Haben Sie schon mal daran gedacht, mit einem russischen Hotelgast russisch zu sprechen, obwohl Sie gar kein Wort russisch sprechen? Ganz nach dem Motto: Probieren kann man es ja mal? Wohl eher nicht.
Ganz anders im Internet. Hier trifft man immer wieder auf Unternehmen bei Facebook und Twitter die kein Wort einziges Wort social-webbisch sprechen. Das erkennt man an den vielen verwaisten Profilen, tröpfelnder Einbahnstraßenkommunikation und von Usern ignorierten Informationswüsten.

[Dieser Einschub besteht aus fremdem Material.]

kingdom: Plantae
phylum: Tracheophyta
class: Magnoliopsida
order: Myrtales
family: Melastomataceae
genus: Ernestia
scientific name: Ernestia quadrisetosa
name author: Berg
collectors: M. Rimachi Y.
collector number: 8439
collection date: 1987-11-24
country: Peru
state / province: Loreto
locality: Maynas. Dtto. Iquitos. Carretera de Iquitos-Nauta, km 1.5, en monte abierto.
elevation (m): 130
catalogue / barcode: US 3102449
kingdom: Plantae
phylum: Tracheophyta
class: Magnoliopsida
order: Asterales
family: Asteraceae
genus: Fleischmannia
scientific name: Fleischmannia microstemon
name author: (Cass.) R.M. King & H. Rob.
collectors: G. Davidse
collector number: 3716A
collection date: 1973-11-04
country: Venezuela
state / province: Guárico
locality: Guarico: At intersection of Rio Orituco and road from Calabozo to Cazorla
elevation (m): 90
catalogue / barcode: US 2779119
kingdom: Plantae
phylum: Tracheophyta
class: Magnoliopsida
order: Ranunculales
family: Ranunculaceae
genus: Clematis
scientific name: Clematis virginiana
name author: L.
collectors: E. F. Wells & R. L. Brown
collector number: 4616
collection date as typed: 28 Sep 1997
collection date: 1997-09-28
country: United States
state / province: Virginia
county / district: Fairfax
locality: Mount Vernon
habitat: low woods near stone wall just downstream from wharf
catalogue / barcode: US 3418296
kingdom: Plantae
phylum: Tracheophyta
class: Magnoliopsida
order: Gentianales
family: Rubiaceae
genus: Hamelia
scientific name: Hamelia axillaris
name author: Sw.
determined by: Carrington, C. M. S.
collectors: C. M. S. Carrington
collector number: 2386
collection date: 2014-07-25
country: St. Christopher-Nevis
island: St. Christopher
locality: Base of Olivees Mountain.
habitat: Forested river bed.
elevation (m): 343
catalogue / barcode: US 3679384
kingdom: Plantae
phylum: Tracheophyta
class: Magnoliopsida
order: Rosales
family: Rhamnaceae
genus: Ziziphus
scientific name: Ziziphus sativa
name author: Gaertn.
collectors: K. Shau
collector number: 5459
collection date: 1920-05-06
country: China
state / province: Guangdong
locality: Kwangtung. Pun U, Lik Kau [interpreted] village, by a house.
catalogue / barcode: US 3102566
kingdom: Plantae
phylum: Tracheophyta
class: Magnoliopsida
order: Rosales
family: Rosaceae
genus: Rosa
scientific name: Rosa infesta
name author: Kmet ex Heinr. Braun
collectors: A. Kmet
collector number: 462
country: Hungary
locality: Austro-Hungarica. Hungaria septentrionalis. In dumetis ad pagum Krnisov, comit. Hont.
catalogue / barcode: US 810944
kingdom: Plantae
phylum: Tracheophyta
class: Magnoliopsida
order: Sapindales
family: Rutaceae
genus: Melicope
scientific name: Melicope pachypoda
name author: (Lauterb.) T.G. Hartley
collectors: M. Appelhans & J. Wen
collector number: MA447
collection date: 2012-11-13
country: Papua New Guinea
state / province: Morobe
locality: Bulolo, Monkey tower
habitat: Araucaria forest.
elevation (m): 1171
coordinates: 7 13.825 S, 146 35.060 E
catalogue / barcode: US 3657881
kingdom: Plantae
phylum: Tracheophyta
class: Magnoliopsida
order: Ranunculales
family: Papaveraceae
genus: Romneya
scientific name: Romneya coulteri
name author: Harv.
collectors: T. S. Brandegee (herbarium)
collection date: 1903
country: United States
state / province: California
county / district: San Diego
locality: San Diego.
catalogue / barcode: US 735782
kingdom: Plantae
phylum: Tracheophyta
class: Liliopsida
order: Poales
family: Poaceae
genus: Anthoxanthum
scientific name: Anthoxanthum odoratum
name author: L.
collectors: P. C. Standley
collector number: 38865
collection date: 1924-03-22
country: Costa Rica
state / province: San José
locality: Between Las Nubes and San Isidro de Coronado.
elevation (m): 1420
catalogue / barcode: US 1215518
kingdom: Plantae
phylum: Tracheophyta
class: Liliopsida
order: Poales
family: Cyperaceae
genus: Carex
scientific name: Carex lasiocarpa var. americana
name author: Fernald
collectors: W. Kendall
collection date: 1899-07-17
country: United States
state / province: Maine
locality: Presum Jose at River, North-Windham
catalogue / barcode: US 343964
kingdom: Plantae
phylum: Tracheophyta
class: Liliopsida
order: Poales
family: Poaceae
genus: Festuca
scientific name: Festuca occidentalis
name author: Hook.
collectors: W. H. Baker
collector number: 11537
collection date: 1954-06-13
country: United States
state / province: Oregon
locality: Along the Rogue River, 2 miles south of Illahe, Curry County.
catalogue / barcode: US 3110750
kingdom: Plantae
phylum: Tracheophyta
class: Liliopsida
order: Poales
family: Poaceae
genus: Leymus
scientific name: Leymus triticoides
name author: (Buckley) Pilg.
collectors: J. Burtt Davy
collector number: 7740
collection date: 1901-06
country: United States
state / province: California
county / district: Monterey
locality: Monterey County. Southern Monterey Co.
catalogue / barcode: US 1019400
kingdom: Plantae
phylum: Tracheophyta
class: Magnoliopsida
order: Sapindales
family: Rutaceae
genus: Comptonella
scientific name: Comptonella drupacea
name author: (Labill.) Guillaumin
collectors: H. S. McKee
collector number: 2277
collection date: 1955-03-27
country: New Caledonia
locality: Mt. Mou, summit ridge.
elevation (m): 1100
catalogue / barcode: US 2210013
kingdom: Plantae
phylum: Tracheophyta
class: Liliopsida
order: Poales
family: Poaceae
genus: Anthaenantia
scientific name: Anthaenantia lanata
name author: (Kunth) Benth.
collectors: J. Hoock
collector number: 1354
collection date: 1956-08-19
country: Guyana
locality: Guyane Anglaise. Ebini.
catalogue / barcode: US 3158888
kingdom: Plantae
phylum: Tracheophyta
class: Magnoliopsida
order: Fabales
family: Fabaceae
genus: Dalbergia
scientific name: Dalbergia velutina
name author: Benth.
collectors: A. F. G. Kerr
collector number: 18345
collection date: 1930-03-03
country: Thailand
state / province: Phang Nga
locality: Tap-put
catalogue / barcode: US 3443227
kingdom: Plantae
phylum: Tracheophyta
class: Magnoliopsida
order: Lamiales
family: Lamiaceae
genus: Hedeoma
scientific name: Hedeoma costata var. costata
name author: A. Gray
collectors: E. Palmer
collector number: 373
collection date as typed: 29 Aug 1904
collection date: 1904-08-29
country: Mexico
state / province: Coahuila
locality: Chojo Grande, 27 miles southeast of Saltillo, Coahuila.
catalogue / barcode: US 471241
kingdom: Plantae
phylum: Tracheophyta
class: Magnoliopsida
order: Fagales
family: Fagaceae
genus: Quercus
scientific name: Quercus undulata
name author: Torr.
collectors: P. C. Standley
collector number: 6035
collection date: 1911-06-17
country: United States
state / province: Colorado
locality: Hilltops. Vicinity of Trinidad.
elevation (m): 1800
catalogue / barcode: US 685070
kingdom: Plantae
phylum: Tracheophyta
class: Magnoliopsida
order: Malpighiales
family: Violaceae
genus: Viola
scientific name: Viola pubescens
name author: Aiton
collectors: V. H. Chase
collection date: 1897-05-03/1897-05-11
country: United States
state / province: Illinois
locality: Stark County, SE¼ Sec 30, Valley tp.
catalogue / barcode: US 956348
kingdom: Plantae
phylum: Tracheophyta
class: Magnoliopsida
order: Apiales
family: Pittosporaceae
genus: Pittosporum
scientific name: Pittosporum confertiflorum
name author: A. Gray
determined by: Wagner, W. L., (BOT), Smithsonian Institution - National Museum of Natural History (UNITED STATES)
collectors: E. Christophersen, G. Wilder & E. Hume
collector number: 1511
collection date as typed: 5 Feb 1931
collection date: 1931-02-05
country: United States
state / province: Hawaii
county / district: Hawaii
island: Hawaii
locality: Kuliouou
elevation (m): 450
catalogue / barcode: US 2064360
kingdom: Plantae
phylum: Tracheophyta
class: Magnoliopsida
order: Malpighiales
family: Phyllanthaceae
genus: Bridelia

Wie bei jeder neuen Sprache gilt: je mehr man für sie brennt, desto besser spricht man sie.
Geben Sie nicht der Versuchung nach, einen Facbook-Account zu eröffnen, ohne zu verstehen, was sich dahinter verbirgt. Oder schlimmer noch, ohne sich dafür wirklich interessieren!
Obwohl diese Dienste meist alle kostenlos sind, gibt es sie bei Weitem nicht umsonst. Man muss sie hegen und pflegen, vernachlässigt man sie, verkümmern sie wie eine beleidigte Topfpflanze. Unbestritten aber ist: das Social-Web lässt sich nicht ignorieren. Es ist zu wichtig, zu lohnend und für einen Hotelier wie geschaffen.
Wie stelle ich also ein Social-Web-Team für mein Hotel auf die Beine?
- Suchen Sie sich Menschen, die diese Sprache beherrschen und sich für Facebook & Co begeistern. Wo Sie solche Menschen finden? Im Internet natürlich. Und sollten Sie beim Bewerbungsgespräch nur Bahnhof verstehen, um so besser. Lassen Sie es sich gleich erklären.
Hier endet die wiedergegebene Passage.